12 September 2007


Here is the third (or is it forth? I don't know, I don't do it that often) installation of college football fan art. Do you have that friend, or acquaintance (or perhaps, unfortunately, it's you) that has the one room shrine dedicated to their favorite college team? I'm not saying it's a bad thing, there are just some things I wish I could change about the "college football shrine sub-culture." Mainly, the artwork. First of all, I'd prefer a nice picture of a memorable occasion (I own Woody Dantzler's last hill run and the picture of Yusef Kelly kicking that guy in the brawl). The idea of a college football painting is usually laughable and I can't believe that there is actually a market. It's like a terrible venture into fan fiction that's terribleness can only be topped by Warcraft/Star Wars/Lord of the Rings fan scripts. Today, I bring you one horrible Wake Forest painting. You'd think that with Wake being a liberal arts college and all, you might have something a little better than this come out of the mix. Hell, up until last year I was unaware that they had any sort of football following.

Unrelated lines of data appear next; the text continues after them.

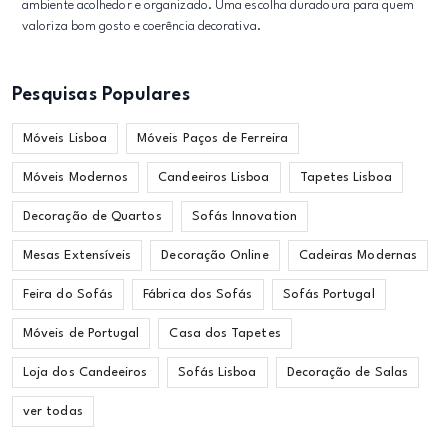
ambiente acolhedor e organizado. Uma escolha duradoura para quem
valoriza bom gosto e coerência decorativa.
Pesquisas Populares
Móveis Lisboa
Móveis Paços de Ferreira
Móveis Modernos
Candeeiros Lisboa
Tapetes Lisboa
Decoração de Quartos
Sofás Innovation
Mesas Extensíveis
Decoração Online
Cadeiras Modernas
Feira do Sofás
Fábrica dos Sofás
Sofás Portugal
Móveis de Portugal
Casa dos Tapetes
Loja dos Candeeiros
Sofás Lisboa
Decoração de Salas
ver todas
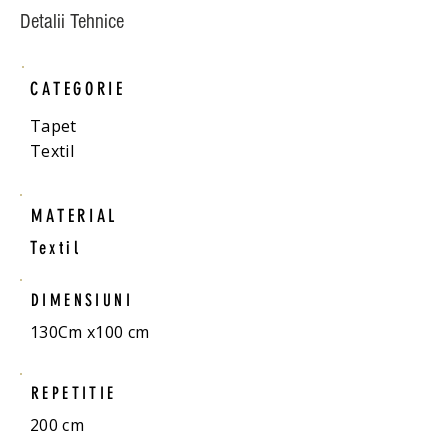
Detalii Tehnice
CATEGORIE
Tapet
Textil
MATERIAL
Textil
DIMENSIUNI
130Cm x100 cm
REPETITIE
200 cm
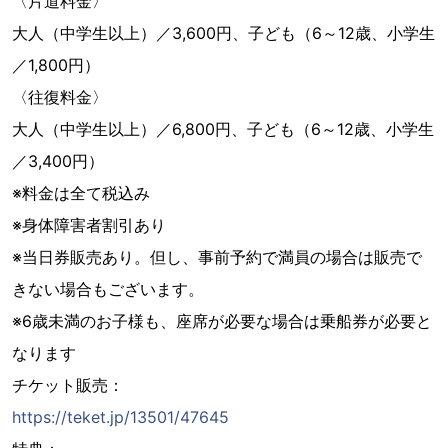
〈片道料金〉
大人（中学生以上）／3,600円、子ども（6～12歳、小学生
／1,800円）
〈往復料金〉
大人（中学生以上）／6,800円、子ども（6～12歳、小学生
／3,400円）
※料金は全て税込み
※身体障害者割引あり
※当日券販売あり。但し、事前予約で満員の場合は販売で
きない場合もございます。
※6歳未満のお子様も、座席が必要な場合は乗船券が必要と
なります
チケット販売：
https://teket.jp/13501/47645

Isn't this nice. Two young children, too young to even know what true love is. But not young enough to understand the value of frien...... JESUS CHRIST! THERES A FIFTY FOOT DEAMON DEACON ON THE HORIZON AND ITS MARCHING TOWARDS US. These kids should pay better attention to there surroundings. Seriously, this has to be the second coming of Gozer the Destroyer. Let's just hope that there is a satellite branch of Ghostbusters, Inc. in the research triangle. Seriously, what was the artist thinking? Can you imagine the ramifications of a giant deacon trouncing about Wake Forests campus? And why does he have that half cocked puppy dog stare going on?

Imagine this, only more demonic... and more Deacony... and roaming around crushing buildings on the campus of a small liberal arts college in North Carolina.

Movie homages aside, if you look closely, that doesn't look to be a friendly embrace either. It looks like a domestic battery charge waiting to happen, though that sort of thing probably happens pretty frequently in the moonshine laden foothills of the area. You can tell that the young boy has rape on the mind because his hand is wrapped around the neck, and not just draped. Also, the girls feet look as if she is bracing for impact. Also, why are there daisies blooming in the apex of the fall? Don't those things usually come out in the spring?

Lastly, as Chili pointed out to me, what the hell are two grade school children doing wandering a college campus unsupervised? Although, you'd have to expect that to be about par with podunk North Carolina. Hey, at least they have proper clothing and shoes on.